__Problem description__
Use the entries below and reproduce exactly the lines from the one containing "text: (681, 368) -> (712, 1000), 23.5 -> 27.5" down to the one containing "line: (806, 181)", both of them included.

__Material to process__
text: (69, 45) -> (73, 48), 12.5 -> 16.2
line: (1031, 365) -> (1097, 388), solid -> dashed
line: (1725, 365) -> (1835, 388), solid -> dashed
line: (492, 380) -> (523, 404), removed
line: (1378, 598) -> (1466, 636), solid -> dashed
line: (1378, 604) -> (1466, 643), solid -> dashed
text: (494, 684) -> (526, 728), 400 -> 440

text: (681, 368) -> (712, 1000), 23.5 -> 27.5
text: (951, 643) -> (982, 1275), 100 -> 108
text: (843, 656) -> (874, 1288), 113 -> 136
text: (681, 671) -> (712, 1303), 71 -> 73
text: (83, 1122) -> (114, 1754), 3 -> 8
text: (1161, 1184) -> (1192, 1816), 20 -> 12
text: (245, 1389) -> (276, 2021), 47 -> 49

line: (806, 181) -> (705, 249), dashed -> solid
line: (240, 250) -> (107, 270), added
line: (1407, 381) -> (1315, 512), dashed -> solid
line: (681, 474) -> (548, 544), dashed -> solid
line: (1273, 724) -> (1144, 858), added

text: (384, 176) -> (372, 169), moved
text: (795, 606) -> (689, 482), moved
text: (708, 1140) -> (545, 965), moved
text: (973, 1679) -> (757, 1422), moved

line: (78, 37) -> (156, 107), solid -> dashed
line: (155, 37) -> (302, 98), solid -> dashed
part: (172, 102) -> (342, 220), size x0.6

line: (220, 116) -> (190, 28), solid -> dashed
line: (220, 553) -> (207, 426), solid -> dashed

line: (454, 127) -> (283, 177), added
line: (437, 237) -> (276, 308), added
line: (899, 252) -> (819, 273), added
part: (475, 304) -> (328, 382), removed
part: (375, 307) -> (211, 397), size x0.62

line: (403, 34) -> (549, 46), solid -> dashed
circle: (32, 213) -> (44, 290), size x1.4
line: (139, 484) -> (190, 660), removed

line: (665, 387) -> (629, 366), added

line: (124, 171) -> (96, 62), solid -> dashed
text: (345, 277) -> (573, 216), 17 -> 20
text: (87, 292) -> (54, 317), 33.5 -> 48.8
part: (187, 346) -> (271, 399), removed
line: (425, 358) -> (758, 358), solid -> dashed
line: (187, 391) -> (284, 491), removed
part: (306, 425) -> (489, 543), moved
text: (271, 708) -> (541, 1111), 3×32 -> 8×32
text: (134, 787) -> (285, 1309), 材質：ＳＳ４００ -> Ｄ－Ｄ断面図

__Response__
text: (681, 368) -> (712, 1000), 23.5 -> 27.5
text: (951, 643) -> (982, 1275), 100 -> 108
text: (843, 656) -> (874, 1288), 113 -> 136
text: (681, 671) -> (712, 1303), 71 -> 73
text: (83, 1122) -> (114, 1754), 3 -> 8
text: (1161, 1184) -> (1192, 1816), 20 -> 12
text: (245, 1389) -> (276, 2021), 47 -> 49

line: (806, 181) -> (705, 249), dashed -> solid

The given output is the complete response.